§ **Problem statement**
Extend the article about the Otis Spann album The Biggest Thing Since Colossus, picking up right after its final sentence.

Studio album by Otis Spann
- Released: 1969
- Recorded: January 9, 1969
- Studio: Tempo Sound Studio, New York City
- Genre: Blues
- Length: 40:04
- Label: Blue Horizon
- Producer: Mike Vernon

Otis Spann chronology
| Cryin' Time (1969) | The Biggest Thing Since Colossus (1969) | Super Black Blues (1969) |

= The Biggest Thing Since Colossus =

The Biggest Thing Since Colossus is an album by American blues musician Otis Spann, released in 1969. The album is also notable for the fact that Spann's backing band on this occasion were members of Fleetwood Mac, who were touring in America at the time. Spann had been involved in the recording of the Blues Jam at Chess album, and a rapport had been struck between Spann and the British band, which led to their participation on Spann's new album.

It was agreed beforehand that Spann's friend and longtime associate S.P. Leary would play drums on the album, and Fleetwood Mac drummer Mick Fleetwood did not take part in the recording. Guitarists Peter Green and Danny Kirwan, and bassist John McVie all contributed to the sessions.

§ **Material provided**
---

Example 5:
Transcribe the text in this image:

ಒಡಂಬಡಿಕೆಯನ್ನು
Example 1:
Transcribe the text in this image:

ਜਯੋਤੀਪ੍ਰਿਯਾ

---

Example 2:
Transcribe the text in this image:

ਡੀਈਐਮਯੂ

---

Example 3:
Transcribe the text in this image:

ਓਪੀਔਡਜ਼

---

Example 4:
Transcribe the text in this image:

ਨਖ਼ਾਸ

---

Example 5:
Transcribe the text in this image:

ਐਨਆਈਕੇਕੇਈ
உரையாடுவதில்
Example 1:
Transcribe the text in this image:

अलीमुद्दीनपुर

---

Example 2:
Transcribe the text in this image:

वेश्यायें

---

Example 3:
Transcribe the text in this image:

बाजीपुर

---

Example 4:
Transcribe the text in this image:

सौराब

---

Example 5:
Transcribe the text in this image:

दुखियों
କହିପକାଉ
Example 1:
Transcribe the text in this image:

§ **Output for this task**
"Walkin was released as a single in some countries, with "Temperature Is Rising (98.8°F)" (a different version to that found on the album) on the B-side. Another track was recorded at the sessions, "Blues for Hippies", which was not included on the album. An expanded version was released in 2006 on a double CD (Otis Spann, The Complete Blue Horizon Sessions) with all tracks from the sessions plus the single "Bloody Murder" and both single and album versions of "Temperature is Rising".

Professional ratings
Review scores
| Source | Rating |
| AllMusic |  |
| The Penguin Guide to Blues Recordings |  |

==Track listing==
All tracks written by Otis Spann except where indicated.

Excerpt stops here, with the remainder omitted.